President Tayyip Erdogan on Monday said an attack on Turkey's economy was no different from a strike against its flag or call to prayer, responding to a recent currency sell-off in religious and nationalist terms ahead of a major holiday.
In a pre-recorded address to mark the four-day Eid al-Adha festival, which starts on Tuesday, a defiant Erdogan said the aim of the currency crisis was to bring ‘Turkey and its people to their knees’.
The lira has tumbled some 40 percent this year, hit by worries about Erdogan's influence over monetary policy and a worsening diplomatic rift with the United States. The sell-off has spread to other emerging market currencies and global stocks in recent weeks.
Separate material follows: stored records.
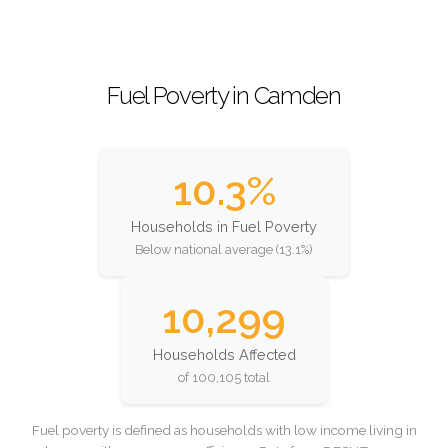
Fuel Poverty in Camden
10.3%
Households in Fuel Poverty
Below national average (13.1%)
10,299
Households Affected
of 100,105 total
Fuel poverty is defined as households with low income living in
‘The attack on our economy has absolutely no difference from attacks on our call to prayer and our flag. The goal is the same. The goal is to bring Turkey and the Turkish people to their knees, to take it prisoner,’ Erdogan said in the televised address.
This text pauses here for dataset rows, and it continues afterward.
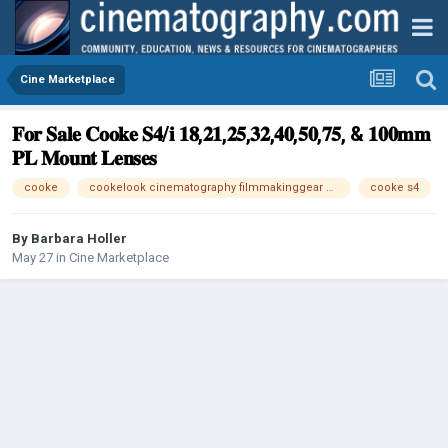
Cine Marketplace
𝐅𝐨𝐫 𝐒𝐚𝐥𝐞 𝐂𝐨𝐨𝐤𝐞 𝐒𝟒/𝐢 𝟏𝟖,𝟐𝟏,𝟐𝟓,𝟑𝟐,𝟒𝟎,𝟓𝟎,𝟕𝟓, & 𝟏𝟎𝟎𝐦𝐦
𝐏𝐋 𝐌𝐨𝐮𝐧𝐭 𝐋𝐞𝐧𝐬𝐞𝐬
cooke
cookelook cinematography filmmakinggear #cinematiclens #filmmakingtools #cinemalenses #classiccinematiclook #creamybokeh #cinematographerlife #directorofphotography #behindthelens #filmproduction #fullframelenses #filmgear #cinelenses #gearu
cooke s4
By
Barbara Holler
May 27
in
Cine Marketplace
‘Those who think they can make Turkey give in with the exchange rate will soon see that they are mistaken,’ he said.
Erdogan stopped short of directly naming any countries or institutions, but he has, in the past, blamed the currency sell-off on a shadowy ‘interest rate lobby’, Western ratings agencies and financiers.
Amid the period of tense relations between Ankara and Washington, several gunshots were fired on Monday from a vehicle at the US Embassy in the Turkish capital, causing no casualties.
A Turkish court on Friday rejected an American poster's appeal for release, drawing a stiff rebuke from President Donald Trump, who said the United States would not take the detention of the pastor, Andrew Brunson, ‘sitting down’.
The case of Brunson, an evangelical missionary from North Carolina who has lived in Turkey for two decades, has become a flashpoint between Washington and Ankara.
The lira weakened to 6.0900 to the dollar at 0843 GMT, from a close of 6.0100 on Friday.
On Friday two ratings agencies, Moody's and Standard & Poor's, further cut Turkey's sovereign rating into junk territory.